▸ Task description
Convert each of the items below into a JSON list of strings, one string per line and no strings for blank lines. Leave the pictures out of your answer.
--- Dataset ---
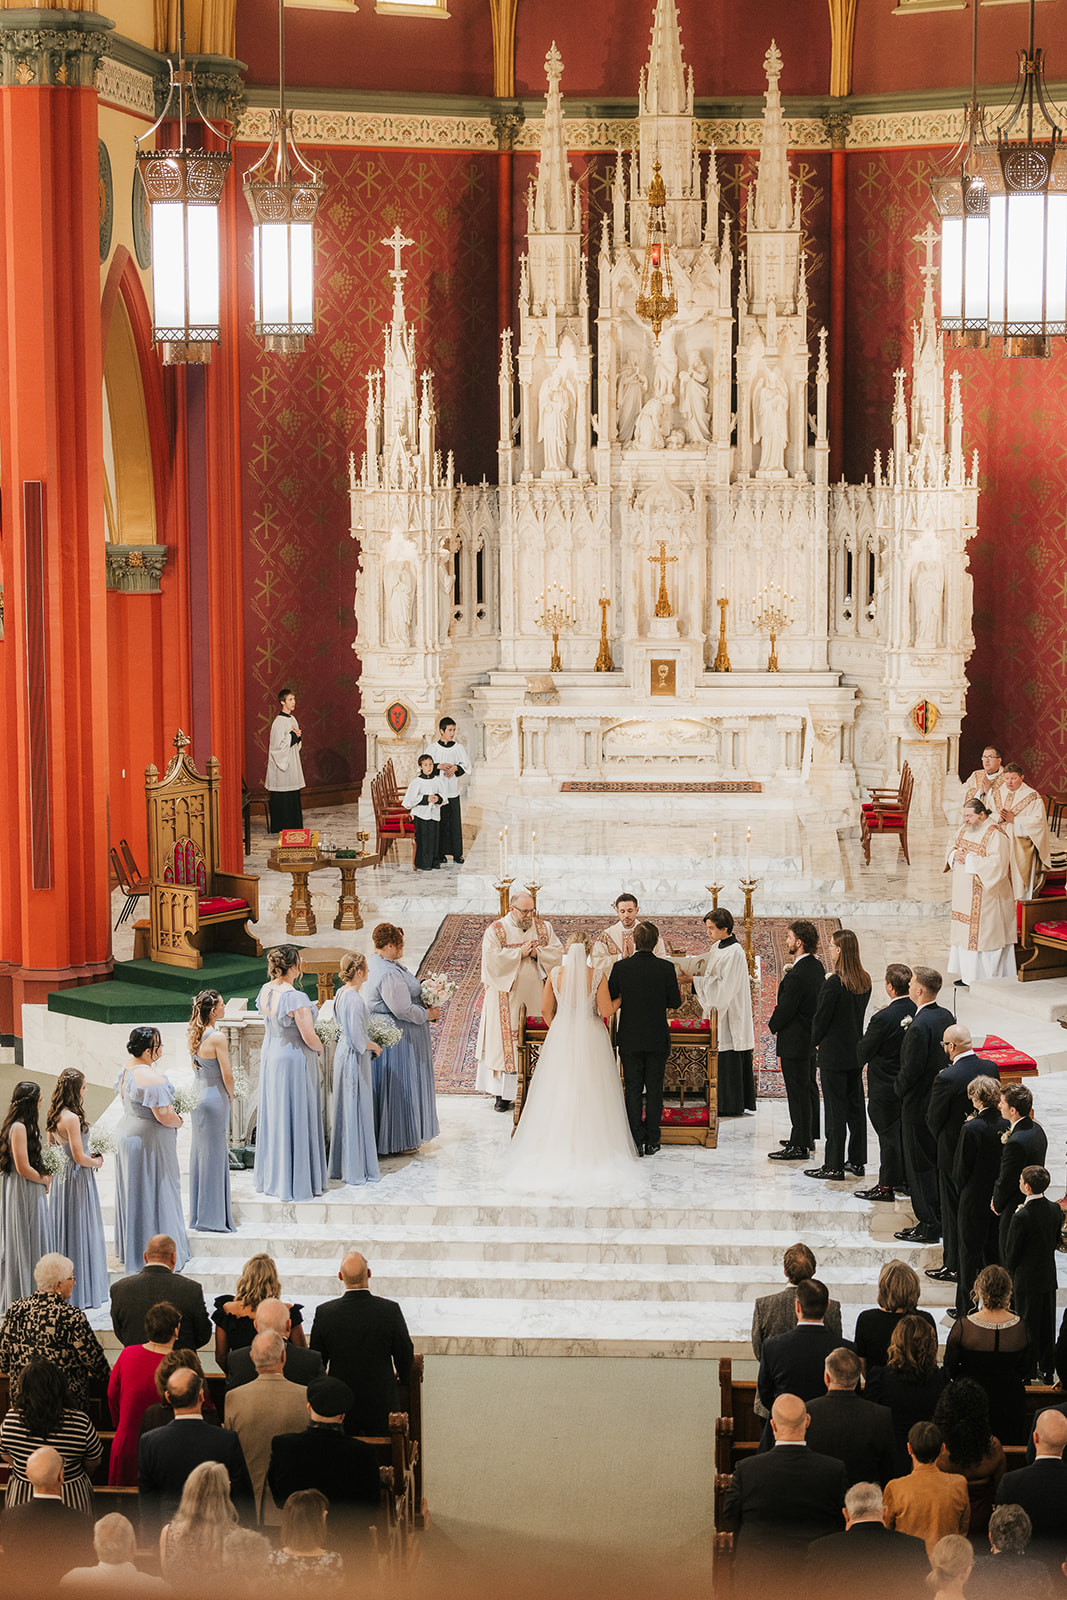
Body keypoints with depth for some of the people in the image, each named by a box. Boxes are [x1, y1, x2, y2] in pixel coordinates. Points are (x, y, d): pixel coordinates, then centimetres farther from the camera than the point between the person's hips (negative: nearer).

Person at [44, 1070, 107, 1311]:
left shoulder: (53, 1116, 4)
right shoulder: (71, 1118, -23)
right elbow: (79, 1158, -22)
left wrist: (88, 1156, 14)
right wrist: (96, 1162, -3)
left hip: (60, 1178, 9)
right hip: (77, 1179, -9)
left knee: (62, 1232, 15)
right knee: (79, 1234, 0)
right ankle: (82, 1294, 6)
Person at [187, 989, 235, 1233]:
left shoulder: (195, 1035, 4)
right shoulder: (217, 1037, -20)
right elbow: (227, 1075, -18)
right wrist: (230, 1096, 1)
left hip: (198, 1097, 8)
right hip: (215, 1098, -8)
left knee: (200, 1154, 15)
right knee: (215, 1155, 0)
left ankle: (198, 1214, 23)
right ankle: (214, 1217, 5)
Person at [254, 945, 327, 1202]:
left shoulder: (265, 991, -2)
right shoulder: (296, 998, -26)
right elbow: (309, 1037, -23)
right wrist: (319, 1047, 1)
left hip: (270, 1056, 8)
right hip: (295, 1059, -8)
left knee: (274, 1115, 17)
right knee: (297, 1118, 3)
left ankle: (272, 1178, 28)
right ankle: (298, 1181, 11)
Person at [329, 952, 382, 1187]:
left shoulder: (341, 993, 4)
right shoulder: (355, 1000, -24)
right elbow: (358, 1040, -25)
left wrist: (367, 1042, 17)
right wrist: (374, 1046, -6)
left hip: (343, 1051, 9)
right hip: (355, 1058, -9)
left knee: (345, 1110, 17)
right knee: (357, 1112, 0)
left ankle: (341, 1165, 27)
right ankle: (357, 1171, 8)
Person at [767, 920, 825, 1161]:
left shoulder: (797, 975, -25)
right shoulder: (817, 966, 5)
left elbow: (785, 1009, -21)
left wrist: (773, 1026, -3)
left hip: (794, 1041, -10)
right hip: (812, 1037, 10)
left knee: (798, 1092, -3)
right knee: (809, 1088, 18)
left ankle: (799, 1146, 2)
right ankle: (808, 1138, 30)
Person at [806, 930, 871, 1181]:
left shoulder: (833, 983, -21)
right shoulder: (865, 981, 1)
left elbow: (821, 1017, -14)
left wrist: (816, 1042, 3)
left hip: (834, 1054, -7)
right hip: (856, 1051, 7)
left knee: (835, 1109, -1)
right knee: (855, 1105, 14)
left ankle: (834, 1165, 5)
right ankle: (857, 1162, 21)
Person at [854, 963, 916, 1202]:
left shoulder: (883, 1018, -27)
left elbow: (863, 1052, -15)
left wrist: (860, 1061, 7)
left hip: (885, 1086, -7)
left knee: (888, 1134, 4)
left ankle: (886, 1186, 13)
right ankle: (906, 1179, 30)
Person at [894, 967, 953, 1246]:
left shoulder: (920, 1026, -26)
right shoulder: (946, 1016, 1)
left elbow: (911, 1068, -23)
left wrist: (899, 1090, -5)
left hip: (919, 1104, -9)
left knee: (920, 1166, 2)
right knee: (939, 1162, 18)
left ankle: (928, 1226, 7)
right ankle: (942, 1217, 27)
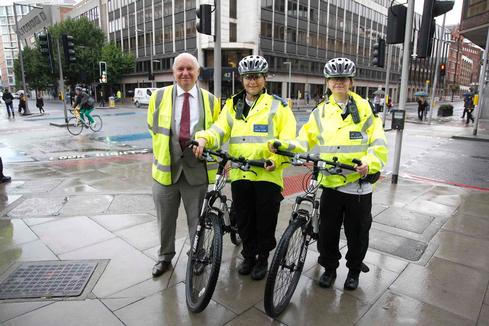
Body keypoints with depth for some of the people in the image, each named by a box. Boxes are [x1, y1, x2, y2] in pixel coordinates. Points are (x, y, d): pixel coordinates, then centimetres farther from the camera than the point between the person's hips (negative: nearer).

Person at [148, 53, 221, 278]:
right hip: (166, 167, 1)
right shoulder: (159, 96, 3)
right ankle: (165, 257, 37)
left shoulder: (210, 100, 4)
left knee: (197, 219, 12)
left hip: (197, 169, 0)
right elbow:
---
▸ Problem solution
[
  "Body keypoints with depth for some of the people in the image, each named by a box. Boxes are [x1, y1, x2, y2] in pixel coordinates. Points are (x, y, d): pixel coordinates, then centimetres farther from the camera than the point between the person's hips (negative: nearer).",
  "Person at [44, 1070, 107, 1311]:",
  "left shoulder: (53, 1116, 4)",
  "right shoulder: (71, 1118, -23)",
  "right elbow: (79, 1158, -22)",
  "left wrist: (88, 1156, 14)",
  "right wrist: (96, 1162, -3)",
  "left hip: (60, 1178, 9)",
  "right hip: (77, 1179, -9)",
  "left knee: (62, 1232, 15)",
  "right knee: (79, 1234, 0)",
  "right ankle: (82, 1294, 6)",
  "Person at [187, 989, 235, 1233]:",
  "left shoulder: (195, 1035, 4)",
  "right shoulder: (217, 1037, -20)",
  "right elbow: (227, 1075, -18)",
  "right wrist: (230, 1096, 1)",
  "left hip: (198, 1097, 8)",
  "right hip: (215, 1098, -8)",
  "left knee: (200, 1154, 15)",
  "right knee: (215, 1155, 0)",
  "left ankle: (198, 1214, 23)",
  "right ankle: (214, 1217, 5)",
  "Person at [254, 945, 327, 1202]:",
  "left shoulder: (265, 991, -2)",
  "right shoulder: (296, 998, -26)",
  "right elbow: (309, 1037, -23)",
  "right wrist: (319, 1047, 1)",
  "left hip: (270, 1056, 8)",
  "right hip: (295, 1059, -8)",
  "left knee: (274, 1115, 17)",
  "right knee: (297, 1118, 3)",
  "left ankle: (272, 1178, 28)",
  "right ankle: (298, 1181, 11)",
  "Person at [329, 952, 382, 1187]:",
  "left shoulder: (341, 993, 4)",
  "right shoulder: (355, 1000, -24)",
  "right elbow: (358, 1040, -25)",
  "left wrist: (367, 1042, 17)",
  "right wrist: (374, 1046, -6)",
  "left hip: (343, 1051, 9)",
  "right hip: (355, 1058, -9)",
  "left knee: (345, 1110, 17)",
  "right knee: (357, 1112, 0)",
  "left ankle: (341, 1165, 27)",
  "right ankle: (357, 1171, 8)",
  "Person at [767, 920, 825, 1161]:",
  "left shoulder: (797, 975, -25)",
  "right shoulder: (817, 966, 5)",
  "left elbow: (785, 1009, -21)",
  "left wrist: (773, 1026, -3)",
  "left hip: (794, 1041, -10)",
  "right hip: (812, 1037, 10)",
  "left knee: (798, 1092, -3)",
  "right knee: (809, 1088, 18)",
  "left ankle: (799, 1146, 2)",
  "right ankle: (808, 1138, 30)",
  "Person at [806, 930, 871, 1181]:",
  "left shoulder: (833, 983, -21)",
  "right shoulder: (865, 981, 1)",
  "left elbow: (821, 1017, -14)",
  "left wrist: (816, 1042, 3)",
  "left hip: (834, 1054, -7)",
  "right hip: (856, 1051, 7)",
  "left knee: (835, 1109, -1)",
  "right knee: (855, 1105, 14)",
  "left ankle: (834, 1165, 5)",
  "right ankle: (857, 1162, 21)",
  "Person at [854, 963, 916, 1202]:",
  "left shoulder: (883, 1018, -27)",
  "left elbow: (863, 1052, -15)",
  "left wrist: (860, 1061, 7)",
  "left hip: (885, 1086, -7)",
  "left knee: (888, 1134, 4)",
  "left ankle: (886, 1186, 13)",
  "right ankle: (906, 1179, 30)",
  "Person at [894, 967, 953, 1246]:",
  "left shoulder: (920, 1026, -26)",
  "right shoulder: (946, 1016, 1)",
  "left elbow: (911, 1068, -23)",
  "left wrist: (899, 1090, -5)",
  "left hip: (919, 1104, -9)",
  "left knee: (920, 1166, 2)",
  "right knee: (939, 1162, 18)",
  "left ankle: (928, 1226, 7)",
  "right ankle: (942, 1217, 27)",
  "Body keypoints with depth for some of the people in the image, each named by a box. Boxes are [x1, y1, x2, y2] in pixel coordinates. Points are (x, y, d): pixel coordinates, then centimetres farther from the camera than the point between the person's hips (negative: nearer).",
  "Person at [148, 53, 221, 278]:",
  "right hip: (166, 167, 1)",
  "right shoulder: (159, 96, 3)",
  "right ankle: (165, 257, 37)",
  "left shoulder: (210, 100, 4)",
  "left knee: (197, 219, 12)",
  "left hip: (197, 169, 0)",
  "right elbow:"
]